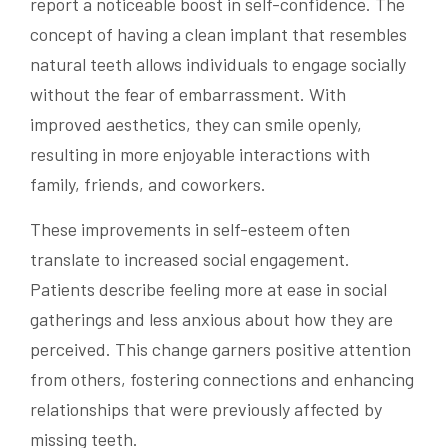
report a noticeable boost in self-confidence. The
concept of having a clean implant that resembles
natural teeth allows individuals to engage socially
without the fear of embarrassment. With
improved aesthetics, they can smile openly,
resulting in more enjoyable interactions with
family, friends, and coworkers.
These improvements in self-esteem often
translate to increased social engagement.
Patients describe feeling more at ease in social
gatherings and less anxious about how they are
perceived. This change garners positive attention
from others, fostering connections and enhancing
relationships that were previously affected by
missing teeth.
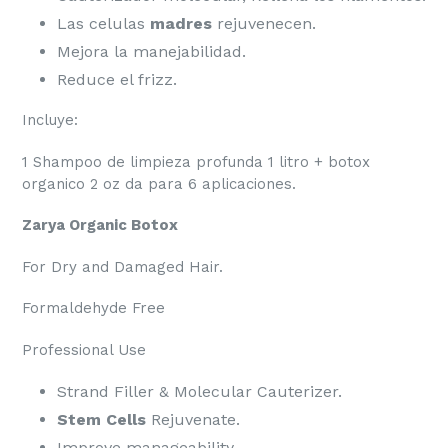
Las celulas
madres
rejuvenecen.
Mejora la manejabilidad.
Reduce el frizz.
Incluye:
1 Shampoo de limpieza profunda 1 litro + botox
organico 2 oz da para 6 aplicaciones.
Zarya Organic Botox
For Dry and Damaged Hair.
Formaldehyde Free
Professional Use
Strand Filler & Molecular Cauterizer.
Stem Cells
Rejuvenate.
Improve manageability.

++++++++++++++++++++

** WORK ORDER **
Everything in the records above should be printed again exactly, except the pictures.

** THE ANSWER **
report a noticeable boost in self-confidence. The
concept of having a clean implant that resembles
natural teeth allows individuals to engage socially
without the fear of embarrassment. With
improved aesthetics, they can smile openly,
resulting in more enjoyable interactions with
family, friends, and coworkers.
These improvements in self-esteem often
translate to increased social engagement.
Patients describe feeling more at ease in social
gatherings and less anxious about how they are
perceived. This change garners positive attention
from others, fostering connections and enhancing
relationships that were previously affected by
missing teeth.
Las celulas
madres
rejuvenecen.
Mejora la manejabilidad.
Reduce el frizz.
Incluye:
1 Shampoo de limpieza profunda 1 litro + botox
organico 2 oz da para 6 aplicaciones.
Zarya Organic Botox
For Dry and Damaged Hair.
Formaldehyde Free
Professional Use
Strand Filler & Molecular Cauterizer.
Stem Cells
Rejuvenate.
Improve manageability.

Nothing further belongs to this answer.